The slackbuilds tree is now installed under /usr/sbo/repo. This could be configured before using sboconfig -s /home/solene which would create a /home/solene/repo.

Searching a port

One can use the command sbofind to look for a port:

# sbofind nethack
SBo:    nethack 3.6.6
Path:   /usr/sbo/repo/games/nethack

SBo:    unnethack 5.2.0
Path:   /usr/sbo/repo/games/unnethack

Install a port

We will install the previously searched port: nethack

# sboinstall nethack
Nethack is a single-player dungeon exploration game. The emphasis is
on discovering the detail of the dungeon. Each game presents a
different landscape - the random number generator provides an
essentially unlimited number of variations of the dungeon and its
denizens to be discovered by the player in one of a number of
characters: you can pick your race, your role, and your gender.

User accounts that play this need to be members of the "games" group.

Proceed with nethack? [y] y
nethack added to install queue.

Install queue: nethack

Are you sure you wish to continue? [y] y
[... compilation ... ]
| Installing new package /tmp/nethack-3.6.6-x86_64-1_SBo.tgz

Verifying package nethack-3.6.6-x86_64-1_SBo.tgz.
Installing package nethack-3.6.6-x86_64-1_SBo.tgz:
# nethack (roguelike game)
# Nethack is a single-player dungeon exploration game. The emphasis is
# on discovering the detail of the dungeon.
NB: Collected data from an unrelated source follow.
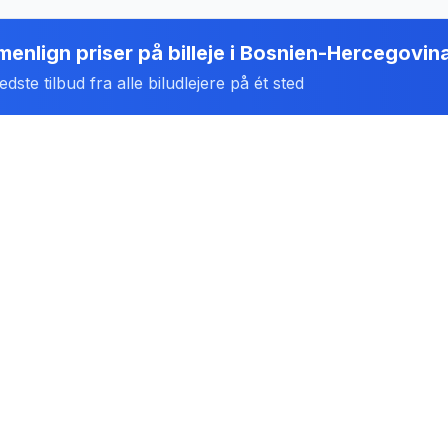
enlign priser på billeje
i
Bosnien-Hercegovin
dste tilbud fra alle biludlejere på ét sted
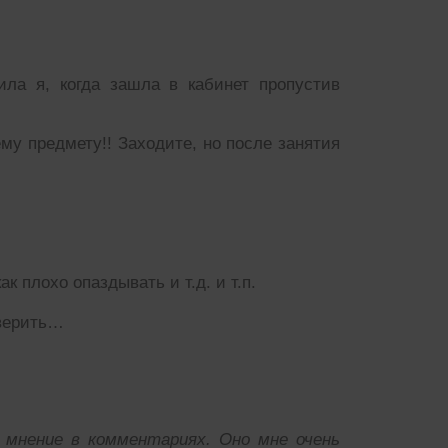
ила я, когда зашла в кабинет пропустив
му предмету!! Заходите, но после занятия
к плохо опаздывать и т.д. и т.п.
оверить…
 мнение в комментариях. Оно мне очень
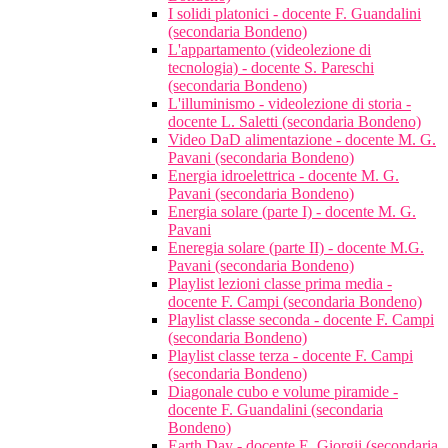
I solidi platonici - docente F. Guandalini
(secondaria Bondeno)
L'appartamento (videolezione di
tecnologia) - docente S. Pareschi
(secondaria Bondeno)
L'illuminismo - videolezione di storia -
docente L. Saletti (secondaria Bondeno)
Video DaD alimentazione - docente M. G.
Pavani (secondaria Bondeno)
Energia idroelettrica - docente M. G.
Pavani (secondaria Bondeno)
Energia solare (parte I) - docente M. G.
Pavani
Eneregia solare (parte II) - docente M.G.
Pavani (secondaria Bondeno)
Playlist lezioni classe prima media -
docente F. Campi (secondaria Bondeno)
Playlist classe seconda - docente F. Campi
(secondaria Bondeno)
Playlist classe terza - docente F. Campi
(secondaria Bondeno)
Diagonale cubo e volume piramide -
docente F. Guandalini (secondaria
Bondeno)
Earth Day - docente E. Giorgii (secondaria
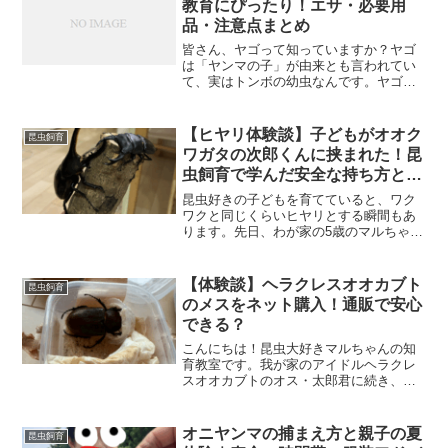
教育にぴったり！エサ・必要用
品・注意点まとめ
皆さん、ヤゴって知っていますか？ヤゴ
は「ヤンマの子」が由来とも言われてい
て、実はトンボの幼虫なんです。ヤゴは
飼育しやすく、やがてトンボに変身する
瞬間を観察できるので、子どもたちの目
はキラキラ。短い間の観察でも、育てる
【ヒヤリ体験談】子どもがオオク
昆虫飼育
→ 観察する → 逃が...
ワガタの次郎くんに挟まれた！昆
虫飼育で学んだ安全な持ち方とヘ
ラクレス太郎ちゃんとのバトル
昆虫好きの子どもを育てていると、ワク
ワクと同じくらいヒヤリとする瞬間もあ
ります。先日、わが家の5歳のマルちゃん
がオオクワガタの次郎くんに挟まれる事
件が起きました。幸い大きなケガや出血
はありませんでしたが、恐怖で大泣き。
【体験談】ヘラクレスオオカブト
昆虫飼育
ところがその後、「ヘラ...
のメスをネット購入！通販で安心
できる？
こんにちは！昆虫大好きマルちゃんの知
育教室です。我が家のアイドルヘラクレ
スオオカブトのオス・太郎君に続き、つ
いにメス2匹をヤフオクで追加購入しまし
た！今回は「ネット通販で昆虫を購入し
て本当に大丈夫？」という疑問に答える
オニヤンマの捕まえ方と親子の夏
昆虫飼育
べく、実際の購入体験談...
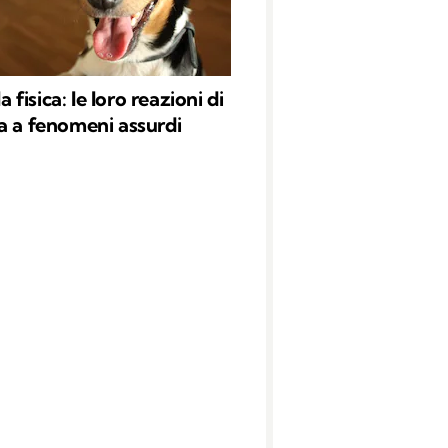
la fisica: le loro reazioni di
a a fenomeni assurdi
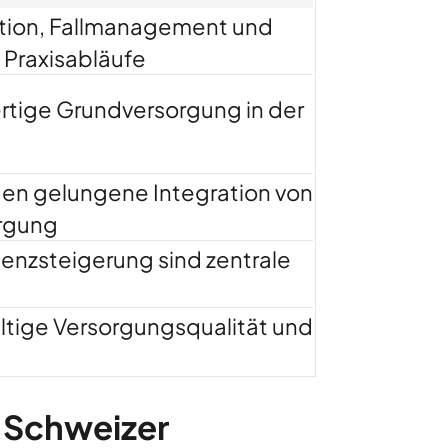
ion, Fallmanagement und
e Praxisabläufe
ertige Grundversorgung in der
gen gelungene Integration von
orgung
enzsteigerung sind zentrale
ltige Versorgungsqualität und
 Schweizer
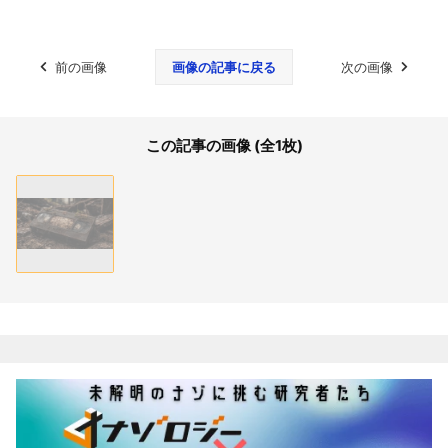
前の画像
画像の記事に戻る
次の画像
この記事の画像 (全1枚)
関連記事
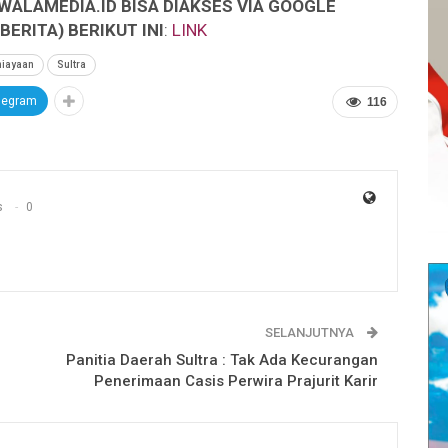
WALAMEDIA.ID BISA DIAKSES VIA GOOGLE
ERITA) BERIKUT INI
:
LINK
iayaan
Sultra
legram
116
s
0
SELANJUTNYA
Panitia Daerah Sultra : Tak Ada Kecurangan
Penerimaan Casis Perwira Prajurit Karir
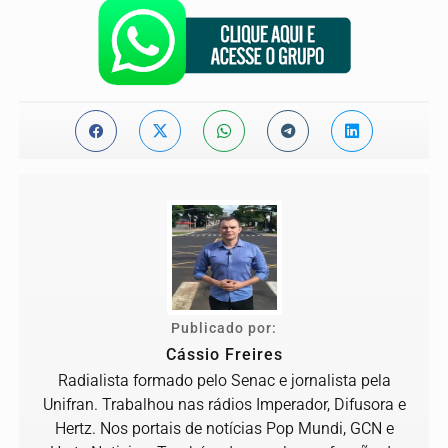
Publicado por:
Cássio Freires
Radialista formado pelo Senac e jornalista pela
Unifran. Trabalhou nas rádios Imperador, Difusora e
Hertz. Nos portais de notícias Pop Mundi, GCN e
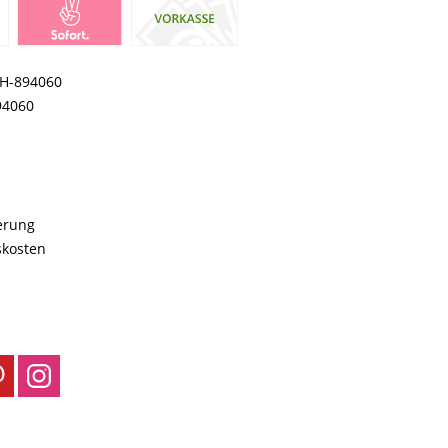
H-894060
94060
ferung
skosten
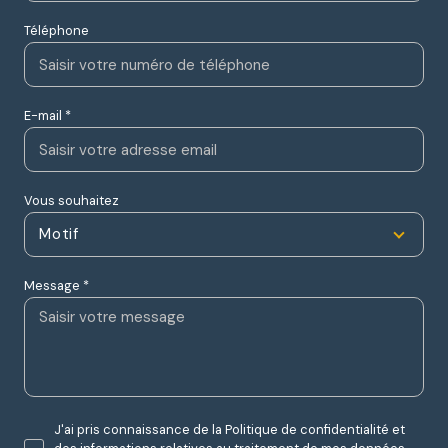
Téléphone
E-mail *
Vous souhaitez
Motif
Message *
J'ai pris connaissance de la Politique de confidentialité et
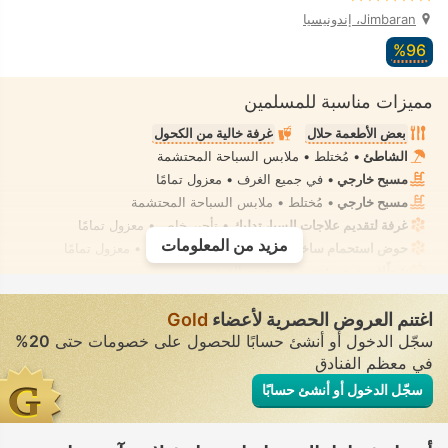
Jimbaran، إندونيسيا
96‏%
مميزات مناسبة للمسلمين
بعض الأطعمة حلال
غرفة خالية من الكحول
الشاطئ
• مُختلط • ملابس السباحة المحتشمة
مسبح خارجي
• في جميع الغرف • معزول تمامًا
مسبح خارجي
• مُختلط • ملابس السباحة المحتشمة
غرفة لتقديم علاجات السبا، تدليك
• تأجير خاص • معزول تمامًا
مزيد من المعلومات
حوض استحمام ساخن/جاكوزي
• في جميع الغرف • معزول تمامًا
شطّاف يدوي مثبت
• في جميع الغرف
اغتنم العروض الحصرية لأعضاء
Gold
سجّل الدخول أو أنشئ حسابًا للحصول على خصومات حتى
20%
في معظم الفنادق
سجّل الدخول أو أنشئ حسابًا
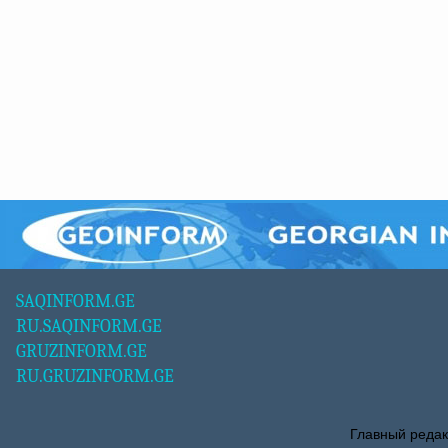
SAQINFORM.GE
RU.SAQINFORM.GE
GRUZINFORM.GE
RU.GRUZINFORM.GE
Главный редак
Each game presents a
# different landscape - the random number generator provides an
# essentially unlimited number of variations of the dungeon and its
# denizens to be discovered by the player in one of a number of
# characters: you can pick your race, your role, and your gender.
# http://nethack.org
Package nethack-3.6.6-x86_64-1_SBo.tgz installed.
Cleaning for nethack-3.6.6...

Done, nethack is installed! sboinstall manages dependencies and if required will ask you for every required other slackbuilds to install to add to the queue before starting compiling.

Example: getting flatpak

Flatpak is a software distribution system for linux distributions, mainly to provide desktop software that could be complicated to package like Libreoffice, GIMP, Microsoft Teams etc… Using Slackware, this can be a good source of software.

To use flatpak and the official flathub repository, we need to install flatpak first. It’s now as easy as:

# sboinstall flatpak

And answer yes to questions (you will be asked to agree for every dependency required, there are a few of them), if you don’t want to answer, you can use -r flag to automatically accept.

We need to add the official repository flathub using the following command:

# flatpak remote-add --if-not-exists flathub https://flathub.org/repo/flathub.flatpakrepo

And now you can browse flatpak programs on flathub

For example, if you want to install VLC

# flatpak install flathub org.videolan.VLC

You will be prompted about all the dependencies required in order to get VLC installed, those dependencies are some system parts that will be shared across all the flatpak software in order to efficiently use disk space. For VLC, some kde components will be required and also Xorg GL/VAAPI/openh264 environments, flatpak manage all this and you don’t have to worry about this.

The file /usr/sbo/repo/desktop/flatpak/README explains quirks of flatpak on Slackware, like pulseaudio instructions or the polkit policy on slackware not allowing your user to use the global flatpak install command.

I found the following ~/.xinitrc to enable dbus and pulseaudio for me, so flatpak programs work.